MERATE – «Stupisce quanto possa essere ostinato e resistente il cuore di una donna». Di donne parla lo spettacolo che sabato 12 ottobre ha aperto la quarta edizione del Festival Nazionale di Teatro – Città di Merate, e a parlare, sul palco, sono quattro donne. Intitolata From Medea, dall’omonimo libro di Grazia Verasani, la rappresentazione della Compagnia Incontri di Portici (Napoli) mette in scena la tragedia quotidiana del dolore e della colpa per un atto scellerato. Quattro donne dentro una cella parlano, si raccontano, urlano, si sfidano, si compatiscono; il tema è sempre lo stesso: l’infanticidio.
«Quando ammazzi un figlio, i morti sono due»: le parole di Vincenza, una delle quattro protagoniste femminili. Uno spettacolo che inizia ancor prima dell’inizio: le attrici sono già sopra il palcoscenico e, appena mette piede in sala, lo spettatore è portato dentro la scena.
Due letti a castello, una finestra semi aperta, un tavolo, un armadietto, una scopa e una paletta. Una porta aperta. Sulla destra, una donna davanti a una culla, in una cameretta di bambino. La scenografia è accurata e, nella sua essenzialità, dà immediatamente l’idea dello spazio: lo spettacolo è ambientato in un carcere “correttivo” femminile.
Chi è la quinta donna fuori dal carcere, in vestaglia, nella camera di un neonato? Una donna silenziosa, che non parla ma esprime esasperazione e impotenza mentre culla il suo bambino e cerca di farlo smettere di piangere, invano. Lo spettatore capirà che questa donna fa da contraltare alle quattro prigioniere: per lei c’è ancora speranza.
Un testo, quello della Verasani, che delinea il dramma della maternità spezzata, che serpeggia tra parole che alludono e non dicono. Il cuore del discorso è un grande non detto, impronunciabile, che proprio per questo si materializza come un macigno.
Tanti sono le tematiche toccate: il tema della morte e della malinconia; del ricordo, del dolore, dell’amore e della mancanza; il tema di Dio e della giustizia; quello della stanchezza, della pazzia, della resistenza. Tante le domande che si susseguono e che restano sospese nel vuoto: «Perché si vuole un figlio?» «Dove ero io?» «Basta il sangue a decidere il legame?» «Perché devo vivere con questi ricordi?

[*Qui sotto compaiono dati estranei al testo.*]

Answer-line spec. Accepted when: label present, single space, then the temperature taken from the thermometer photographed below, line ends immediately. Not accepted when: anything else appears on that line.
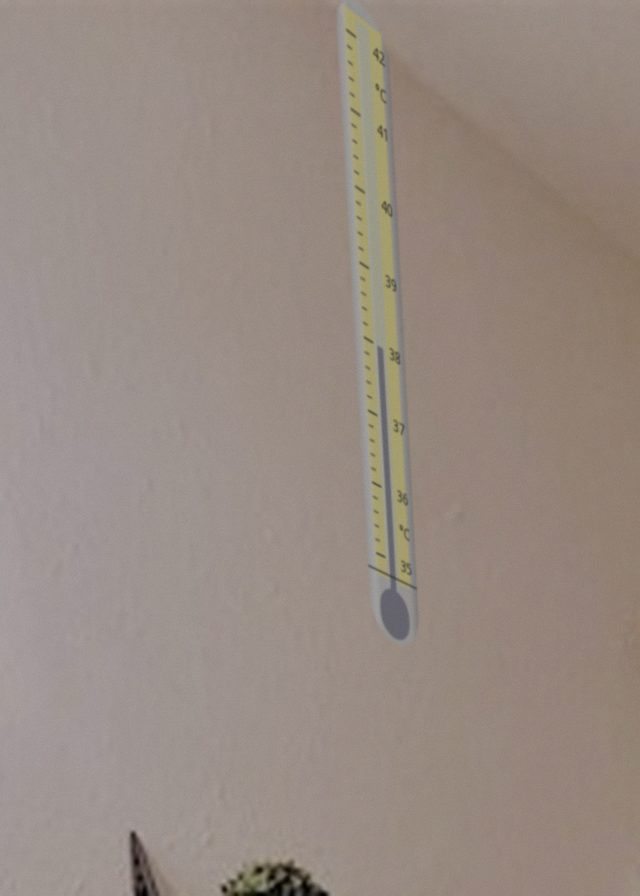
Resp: 38 °C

Perché non posso crearmene di nuovi?» «Non ho il diritto di essere amata?».
Mettere al mondo un figlio non è soltanto un atto d’amore, ma un gesto da cui trarre amore.
“Non esiste roccia che un giorno non si sbricioli”, così scrive ancora Vincenza nelle pagine del suo diario. E quali sono i motivi per cui una donna è spinta a un gesto così tragico? From Medea è uno spettacolo di denuncia sociale, che, attraverso le voci delle quattro protagoniste, porta in scena alcuni interrogativi forti: è davvero tutto spiegabile con la razionalità? Come si spiegano la follia, il raptus, la depressione, il male di vivere?
Queste quattro donne, caratterizzate in modo diverso, trascorrono le loro giornate mitigando il dolore con la musica e i libri, espiando una condanna che è soprattutto interiore: il senso di colpa per un gesto che ha distrutto le loro esistenze e che le costringe ogni giorno a pagare «il pedaggio della tristezza».
Composto di tante piccole scene legate tra loro più dalle parole che dalle azioni, più dai ricordi di ciascuna protagonista che da una vera e propria trama, lo spettacolo – per la regia di Ramona di Martino – riserva un finale emotivamente carico, che arriva allo spettatore tanto più violento quanto più inatteso.